(d’après Dorothea Lange, Damaged Child, août 1936. 31/12/18 ©JJM)
Cette nuit, la colère l’a emporté sur tout, sur l’abyssale solitude des Mortels, sur la perte de confiance en soi en tous, confiance de pacotille, leurre de diamant, l’attaque en règle de l’usage des mots, cailloux, fleurs, aveux, caresses, appels lancés au visage, en l’air retombent en pluie, en volutes de suie aussi noire que la nuit, quand la nuit s’effondre sur elle-même, puis explose, fascinante et morbide,
colère d’Achab, au fond du ventre, des poumons ouverts, cœur blanchi de sel et de cris d’oiseaux, tenace défi chevillé au corps blessé, à marcher sur l’os de long en large, de la porte à la fenêtre, du garde-corps au lit-océan,
colère distillée dont le dénouement est une nuit plus profonde encore, je ne sais,
colère de l’enfant, de l’ange, lui, toujours là, non par la perte d’un jouet, colère sans objet, ou bien le jouet c’est le monde, et la vie, oui, ou un regard à peine offert aussitôt refusé, évanoui, évaporé, soudain lointain,
colère contre le vide, contre l’absence, celle de l’homme serrant dans ses bras un nuage que le soleil fait fondre, qui ne sait plus ce qu’il cherche ni même s’il cherche,
colère face aux tortures, de l’humain arraché à l’humus, homme femme, c’est égal, colère de trop, elle signe la perte radicale de ce qui irrigue la vie, associée à un refus du spectacle, à la légèreté écrasante de la farce sociale.

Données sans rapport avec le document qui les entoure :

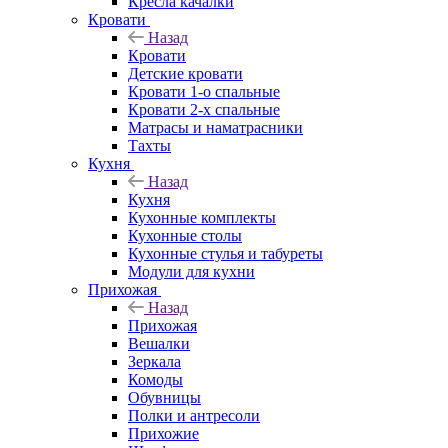
Кресла качалки
Кровати
Назад
Кровати
Детские кровати
Кровати 1-о спальные
Кровати 2-х спальные
Матрасы и наматрасники
Тахты
Кухня
Назад
Кухня
Кухонные комплекты
Кухонные столы
Кухонные стулья и табуреты
Модули для кухни
Прихожая
Назад
Прихожая
Вешалки
Зеркала
Комоды
Обувницы
Полки и антресоли
Прихожие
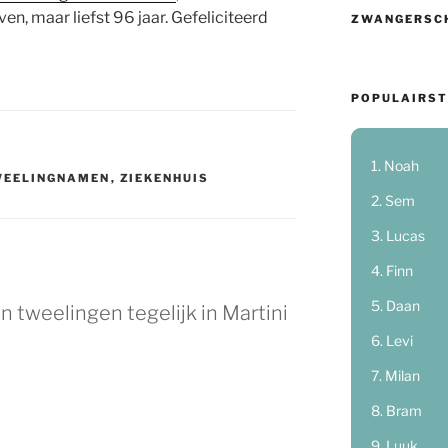
n, maar liefst 96 jaar. Gefeliciteerd
ZWANGERSC
POPULAIRST
Noah
WEELINGNAMEN
,
ZIEKENHUIS
Sem
Lucas
Finn
Daan
 tweelingen tegelijk in Martini
Levi
Milan
Bram
Luuk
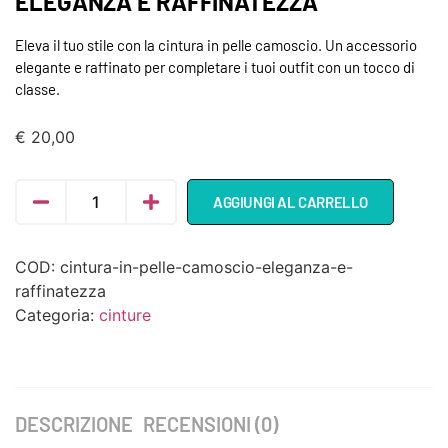
ELEGANZA E RAFFINATEZZA
Eleva il tuo stile con la cintura in pelle camoscio. Un accessorio
elegante e raffinato per completare i tuoi outfit con un tocco di
classe.
€
20,00
AGGIUNGI AL CARRELLO
COD:
cintura-in-pelle-camoscio-eleganza-e-
raffinatezza
Categoria:
cinture
DESCRIZIONE
RECENSIONI (0)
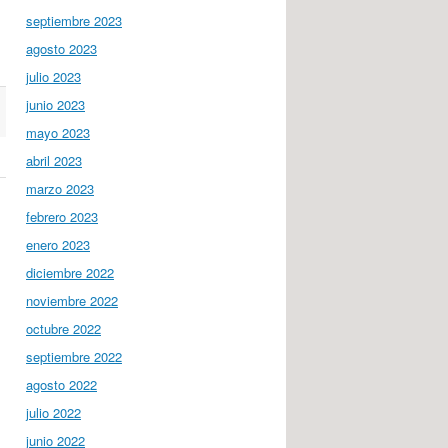
septiembre 2023
agosto 2023
julio 2023
junio 2023
mayo 2023
abril 2023
marzo 2023
febrero 2023
enero 2023
diciembre 2022
noviembre 2022
octubre 2022
septiembre 2022
agosto 2022
julio 2022
junio 2022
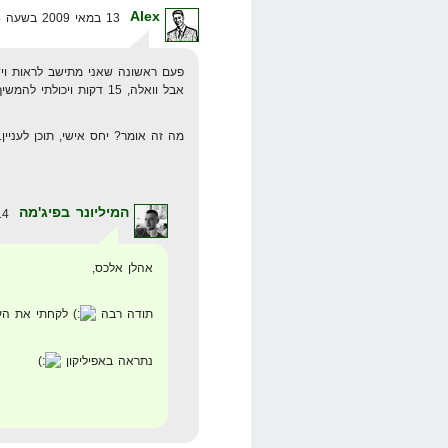
Alex
13 במאי 2009 בשעה 20:44
פעם ראשונה שאני מתישב לראות וידאו שהוא יותר מ-5 דקו
אבל וואלה, 15 דקות ויכולתי להמשיך מעט.
מה זה אומר? יחס אישי, תוכן לעניין.
המיליונר בפיג'מה
14 במאי 2009 בשעה 0:19
אהלן אלכס,
תודה רבה
לקחתי את העצ
נתראה באפיליקון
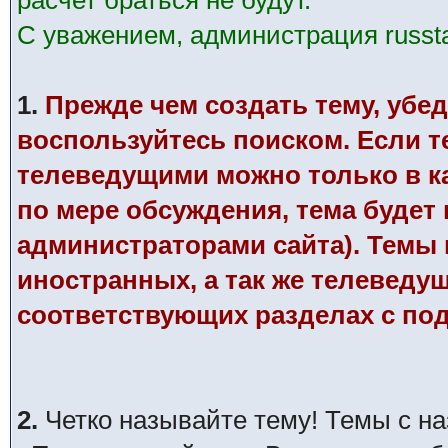
расчет браться не будут.
С уважением, администрация russtar
1.
Прежде чем создать тему, убед
воспользуйтесь поиском. Если те
телеведущими можно только в к
по мере обсуждения, тема будет
администраторами сайта). Темы п
иностранных, а так же телеведу
соответствующих разделах с по
2.
Четко называйте тему! Темы с н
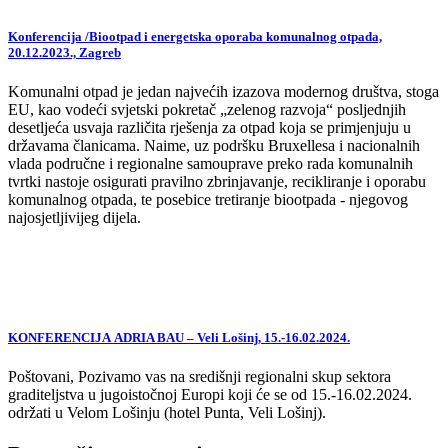
Konferencija /Biootpad i energetska oporaba komunalnog otpada,
20.12.2023., Zagreb
Komunalni otpad je jedan najvećih izazova modernog društva, stoga
EU, kao vodeći svjetski pokretač „zelenog razvoja“ posljednjih
desetljeća usvaja različita rješenja za otpad koja se primjenjuju u
državama članicama. Naime, uz podršku Bruxellesa i nacionalnih
vlada područne i regionalne samouprave preko rada komunalnih
tvrtki nastoje osigurati pravilno zbrinjavanje, recikliranje i oporabu
komunalnog otpada, te posebice tretiranje biootpada - njegovog
najosjetljivijeg dijela.
KONFERENCIJA ADRIA BAU – Veli Lošinj, 15.-16.02.2024.
Poštovani, Pozivamo vas na središnji regionalni skup sektora
graditeljstva u jugoistočnoj Europi koji će se od 15.-16.02.2024.
održati u Velom Lošinju (hotel Punta, Veli Lošinj).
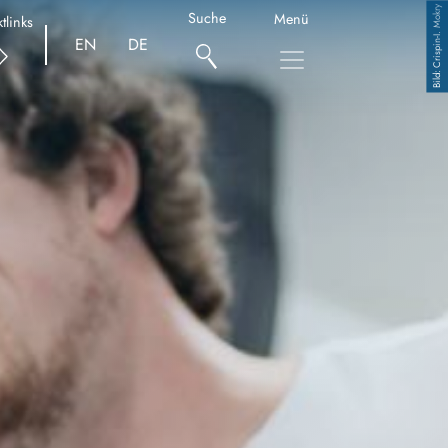
Crispin-I. Mokry
Suche
Menü
tlinks
EN
DE
Copyright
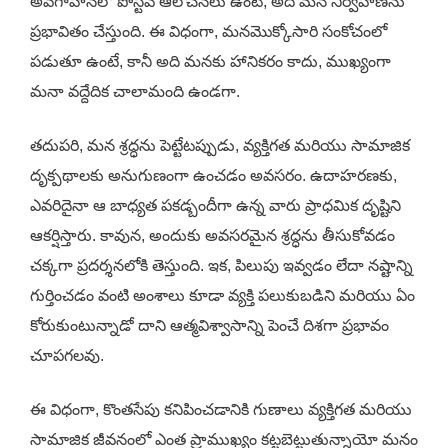
అవగాహనలో పోస్టివ్ ఆలోచనలు ఉంటే, అది మన నిర్వహణను
ప్రభావితం చేస్తుంది. ఈ విధంగా, మనమొక్కోసారి సంకోచంలో
పడుతూ ఉంటే, కానీ అది మనకు హానికరం కాదు, ముఖ్యంగా
మనా వద్దేదిక చాలామంది ఉండగా.
తదుపరి, మన శ్రద్ధను పెట్టేటప్పుడు, వ్యక్తిగత మరియు సామాజిక
దృక్పథాలకు అనుగుణంగా ఉంచడం అవసరం. ఉదాహరణకు,
ఎవరిదైనా ఆ బాధ్యత పకడ్బందీగా ఉన్న వారు ప్రాధమిక దృష్టిని
ఆకర్షిస్తారు. కావున, అందుకు అవసరమైన శ్రద్ధను తీసుకోవడం
చక్కగా ప్రదర్శనలోకి తెస్తుంది. ఇక, పిలుపు ఇవ్వడం లేదా నష్టాన్ని
గుర్తించడం వంటి అంశాలు కూడా వ్యక్తి పలుకుబడిని మరియు ఏం
కోరుకుంటున్నాడో దాని ఆత్మవిశ్వాసాన్ని పెంచే దిశగా ప్రభావం
చూపగలవు.
ఈ విధంగా, కొంతసేపు కనిపించడానికి గుణాలు వ్యక్తిగత మరియు
సామాజిక జీవనంలో ఎంత ప్రాముఖ్యం కట్టబెట్టుతున్నాయో మనం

Peut-être faut-il en passer par cette colère, pour laisser être les interstices de jour, et là encore, colère d’en être réduit à cela, tout regard dilué dans l’eau pourrie d’une déréliction sans dieux, pur abandon de l’amour.
Cette nuit, une saine colère, tendresse bafouée, l’a emporté sur tout, jusqu’à s’éteindre dans un corps fourbu, ne laissant que des braises, un horizon fragile, le voile déchiré du destin, et l’espoir de ton regard, de ta voix, de ton corps.